What made it harder was the access problem. Roads were flooded or washed away. Boats were the only way to reach the worst-hit areas. Aid had to be packed light, planned smart, and delivered fast.
"In a disaster, every hour matters. We didn't wait for the waters to recede — we went in while they were still rising." — Prakritii Foundation team
What We Distributed
Our relief kits were designed to address the most urgent, immediate needs of flood-affected families. Each kit was packed with care — not as a token gesture, but as a genuine effort to provide sustenance and dignity through one of the hardest experiences of their lives.
- Food supplies — rice, dal, cooking oil, salt, biscuits, and ready-to-eat items
- Clean drinking water — packaged water bottles and water purification tablets
- Essential medicines — ORS sachets, fever medication, first aid supplies
- Hygiene kits — soap, sanitary products, and basic toiletries
- Dry ration packages — for families to sustain themselves in the days following distribution
Reaching the Unreached
The easy part is distributing aid in accessible areas. The harder part — and the part that matters most — is reaching families that no one else is reaching. Our teams used whatever transport was available: boats where roads were submerged, on foot where the water had receded enough, and local contacts to identify the most vulnerable households.
We prioritised families with young children, elderly members, pregnant women, and people with disabilities — those whose needs were most acute and whose voices are rarely heard in large-scale disaster responses.

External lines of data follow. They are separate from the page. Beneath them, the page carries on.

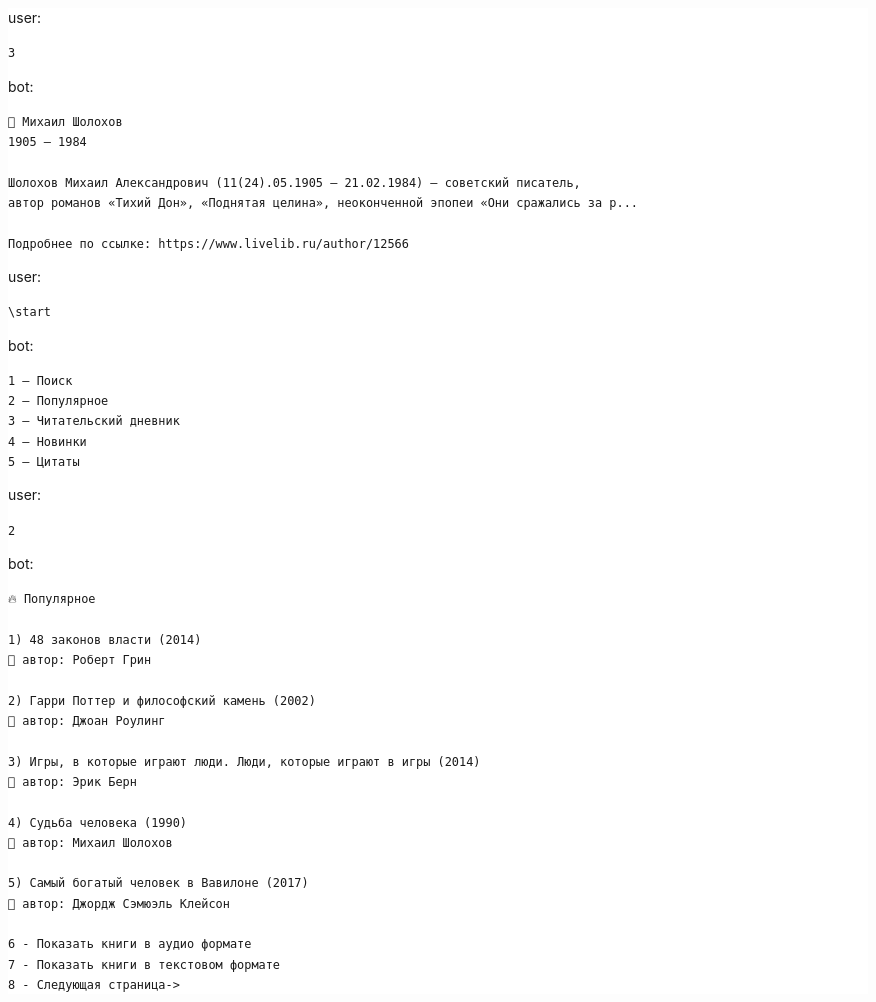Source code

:user:

```
3
```

bot:

```
📖 Михаил Шолохов
1905 – 1984

Шолохов Михаил Александрович (11(24).05.1905 – 21.02.1984) – советский писатель,
автор романов «Тихий Дон», «Поднятая целина», неоконченной эпопеи «Они сражались за р...

Подробнее по ссылке: https://www.livelib.ru/author/12566
```

user:

```
\start
```

bot:

```
1 — Поиск
2 — Популярное
3 — Читательский дневник
4 — Новинки
5 — Цитаты
```

user:

```
2
```

bot:

```
🔥 Популярное

1) 48 законов власти (2014)
📖 автор: Роберт Грин 

2) Гарри Поттер и философский камень (2002)
📖 автор: Джоан Роулинг 

3) Игры, в которые играют люди. Люди, которые играют в игры (2014)
📖 автор: Эрик Берн 

4) Судьба человека (1990)
📖 автор: Михаил Шолохов 

5) Самый богатый человек в Вавилоне (2017)
📖 автор: Джордж Сэмюэль Клейсон 

6 - Показать книги в аудио формате
7 - Показать книги в текстовом формате
8 - Следующая страница->
```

What the Ground Looked Like
No description fully captures what a flood-devastated village looks like. Mud everywhere. The smell of stagnant water. Cattle stranded on rooftops. Children who hadn't eaten in two days looking at our boxes with tired, quiet eyes.
What struck our team wasn't the scale of destruction — it was the resilience of the people. Families who had lost everything were still finding ways to help their neighbours. Elderly women were managing community spaces where the displaced had gathered. Young men were ferrying aid on makeshift rafts.

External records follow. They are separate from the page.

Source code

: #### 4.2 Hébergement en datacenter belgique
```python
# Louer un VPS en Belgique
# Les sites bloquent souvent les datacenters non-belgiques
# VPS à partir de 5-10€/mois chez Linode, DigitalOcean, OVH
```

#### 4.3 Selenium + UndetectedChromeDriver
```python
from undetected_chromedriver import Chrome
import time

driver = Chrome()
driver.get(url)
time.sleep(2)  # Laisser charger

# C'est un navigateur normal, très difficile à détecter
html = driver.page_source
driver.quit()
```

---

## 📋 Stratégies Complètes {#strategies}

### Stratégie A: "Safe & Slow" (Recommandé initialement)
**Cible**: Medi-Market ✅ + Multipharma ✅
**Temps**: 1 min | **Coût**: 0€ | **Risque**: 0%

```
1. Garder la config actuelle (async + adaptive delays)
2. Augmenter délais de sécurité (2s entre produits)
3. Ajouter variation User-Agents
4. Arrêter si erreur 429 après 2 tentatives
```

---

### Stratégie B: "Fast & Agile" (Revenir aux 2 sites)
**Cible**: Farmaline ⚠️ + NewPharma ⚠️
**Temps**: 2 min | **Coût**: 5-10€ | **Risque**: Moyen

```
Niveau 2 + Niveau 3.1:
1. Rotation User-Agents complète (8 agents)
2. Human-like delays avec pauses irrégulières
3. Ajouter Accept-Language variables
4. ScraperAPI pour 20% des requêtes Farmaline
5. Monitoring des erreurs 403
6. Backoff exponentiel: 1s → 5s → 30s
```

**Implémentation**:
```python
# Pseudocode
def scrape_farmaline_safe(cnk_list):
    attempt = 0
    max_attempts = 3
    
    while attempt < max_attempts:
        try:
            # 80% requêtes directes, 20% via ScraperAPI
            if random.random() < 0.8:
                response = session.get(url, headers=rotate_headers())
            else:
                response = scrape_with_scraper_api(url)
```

Disaster reveals character — and what we saw in Assam was extraordinary human strength in the face of extraordinary loss.
500+
Families Reached
5000+
Lives Impacted
26 June
2022 · On-Ground Date
The Bigger Picture: Climate, Floods and the NGO Role
Assam floods are not just a humanitarian crisis — they are a climate crisis. The increasing frequency and intensity of floods in the Brahmaputra valley is directly linked to erratic rainfall patterns, glacial melt in the Himalayas, and deforestation upstream. Every year, the floods get worse. Every year, the recovery gets harder.
For Prakritii Foundation — an environmental NGO — flood relief is not separate from our core mission. It is deeply connected to it. When we plant trees, we are reducing soil erosion and improving water absorption. When we run awareness drives, we are building community understanding of the link between human action and environmental consequence.
Relief is the immediate response. Restoration is the long-term answer. We are committed to both.
What we believe about disaster response:
- Speed matters — the first 72 hours are critical in any disaster
- Dignity matters — relief must be delivered with respect, not pity
- Local knowledge matters — no external team can navigate a disaster zone without community guides
- Follow-up matters — showing up once is not enough; recovery takes months
Thank You to Everyone Who Made This Possible
This relief operation was made possible by the donations, time, and trust of hundreds of supporters — individuals who contributed what they could, volunteers who gave their weekends, and partners who believed in our ability to execute on the ground.
Every rupee donated to Prakritii Foundation goes directly to operations like this. No fancy offices. No inflated overheads. Just impact — as fast, as wide, and as deep as we can make it.